A major limitation of this study is that we did not investigate the details of the precise service package of medications and follow-up services provided at each site that endorsed PEP provision. This study is also limited by potential selection bias; it is possible that sites offering PEP services are not referenced in the search engines that were used to identify sites. In addition, only the initial telephone respondent at each site was surveyed, which may underestimate PEP service availability if the primary respondents were not well informed; however, the goal was to simulate a patient's experience in the seeking of such services. Service availability is only relevant if those seeking it can access it. We also classified each health care venue site solely on the basis of its self-identification, determined via the use of an Internet search engine. This may have resulted in misclassification of some sites with regard to venue type and may have obscured or created artificial associations.
 
Los Angeles represents a challenging setting for the implementation of biomedical HIV infection prevention services, because it includes a large and diverse geographical area. Even though, nationally, the epidemic is consistently driven by MSM [13], cultural, ethnic, and sociodemographic compartmentalization of Los Angeles county obligates a locally defined model for service delivery, rather than a "one-size-fits-all" program.
 
Despite state and national guidelines that endorse PEP after high-risk sexual and injection drug-use exposure, uptake and demand for such services has not been widespread, although pilot research programs of such services have been well received in Los Angeles, San Francisco, and Boston [8, 14-16].
 
Amid concerns that PEP availability might increase risk-taking sexual behavior [17, 18] and because of budgetary constraints, the optimal role for PEP within prevention-services programming has remained unclear. Although direct efficacy data for PEP in a nonoccupational setting is likely to continue to be absent from the literature, analogy to occupational (e.g., needle stick) PEP strategies, literature on the prevention of mother-to-child transmission of HIV, and animal models suggest substantial (>80%) protective efficacy if treatment is administered rapidly (<72 h) after an exposure and continued for 28 days [19]. If a vaccine with 80% efficacy were available, there would be considerable excitement in the prevention community.
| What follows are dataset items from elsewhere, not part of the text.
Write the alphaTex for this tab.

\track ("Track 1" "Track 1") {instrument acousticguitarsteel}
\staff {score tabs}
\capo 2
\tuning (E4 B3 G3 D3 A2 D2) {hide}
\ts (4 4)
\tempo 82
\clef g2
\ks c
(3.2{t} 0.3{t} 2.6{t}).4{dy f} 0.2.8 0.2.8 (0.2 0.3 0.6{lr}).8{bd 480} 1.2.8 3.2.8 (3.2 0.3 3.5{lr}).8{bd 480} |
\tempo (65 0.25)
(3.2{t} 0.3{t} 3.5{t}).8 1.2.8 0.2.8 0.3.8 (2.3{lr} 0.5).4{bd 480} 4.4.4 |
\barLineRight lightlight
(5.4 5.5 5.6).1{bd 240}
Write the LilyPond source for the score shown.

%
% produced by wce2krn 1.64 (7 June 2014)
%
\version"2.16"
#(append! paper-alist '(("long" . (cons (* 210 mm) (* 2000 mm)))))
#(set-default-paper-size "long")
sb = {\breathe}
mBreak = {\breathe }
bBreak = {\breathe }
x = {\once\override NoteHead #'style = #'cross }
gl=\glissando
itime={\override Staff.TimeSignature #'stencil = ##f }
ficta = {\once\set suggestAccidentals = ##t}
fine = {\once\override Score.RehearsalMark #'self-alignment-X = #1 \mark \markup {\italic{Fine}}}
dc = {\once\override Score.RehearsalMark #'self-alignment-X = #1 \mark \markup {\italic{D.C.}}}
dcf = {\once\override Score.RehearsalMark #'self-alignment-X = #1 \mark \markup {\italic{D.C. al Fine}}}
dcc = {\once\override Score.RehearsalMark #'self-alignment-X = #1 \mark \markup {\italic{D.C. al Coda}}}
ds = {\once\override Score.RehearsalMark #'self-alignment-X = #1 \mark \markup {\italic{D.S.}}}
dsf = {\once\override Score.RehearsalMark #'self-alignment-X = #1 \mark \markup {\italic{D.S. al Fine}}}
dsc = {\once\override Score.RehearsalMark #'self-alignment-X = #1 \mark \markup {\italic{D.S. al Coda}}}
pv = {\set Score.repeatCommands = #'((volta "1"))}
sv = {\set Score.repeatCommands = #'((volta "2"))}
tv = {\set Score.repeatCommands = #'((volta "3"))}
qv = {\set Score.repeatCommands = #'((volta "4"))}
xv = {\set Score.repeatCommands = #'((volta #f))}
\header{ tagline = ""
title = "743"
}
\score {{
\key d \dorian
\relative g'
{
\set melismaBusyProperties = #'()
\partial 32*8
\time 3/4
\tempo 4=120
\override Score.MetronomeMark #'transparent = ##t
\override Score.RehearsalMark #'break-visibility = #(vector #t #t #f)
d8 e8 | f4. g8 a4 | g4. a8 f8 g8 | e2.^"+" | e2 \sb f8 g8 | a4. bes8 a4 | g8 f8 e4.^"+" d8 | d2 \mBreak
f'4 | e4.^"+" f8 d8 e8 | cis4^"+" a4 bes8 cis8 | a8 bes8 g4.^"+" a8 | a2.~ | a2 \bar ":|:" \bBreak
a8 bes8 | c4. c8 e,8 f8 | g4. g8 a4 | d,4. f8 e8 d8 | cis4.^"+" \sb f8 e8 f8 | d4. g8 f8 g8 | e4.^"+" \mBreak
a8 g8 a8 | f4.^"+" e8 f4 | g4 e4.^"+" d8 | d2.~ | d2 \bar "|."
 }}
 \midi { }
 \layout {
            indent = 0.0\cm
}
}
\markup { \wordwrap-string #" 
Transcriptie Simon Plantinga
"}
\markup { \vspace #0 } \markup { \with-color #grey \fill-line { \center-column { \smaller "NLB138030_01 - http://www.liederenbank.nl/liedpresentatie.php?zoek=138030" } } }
The sparse adoption of PEP by health care providers and public health agencies demonstrates the suboptimal use of currently available prevention technologies in an era in which safe and effective vaccines and microbicides are elusive [20, 21] and in which the HIV epidemic continues to devastate communities.
 
Conclusions. PEP services are available at limited sites in Los Angeles County; fewer options are available for non-privately insured patients. Public and private initiatives are required to integrate biomedical technologies, such as PEP, into current behavioral risk reduction programming as part of comprehensive prevention services.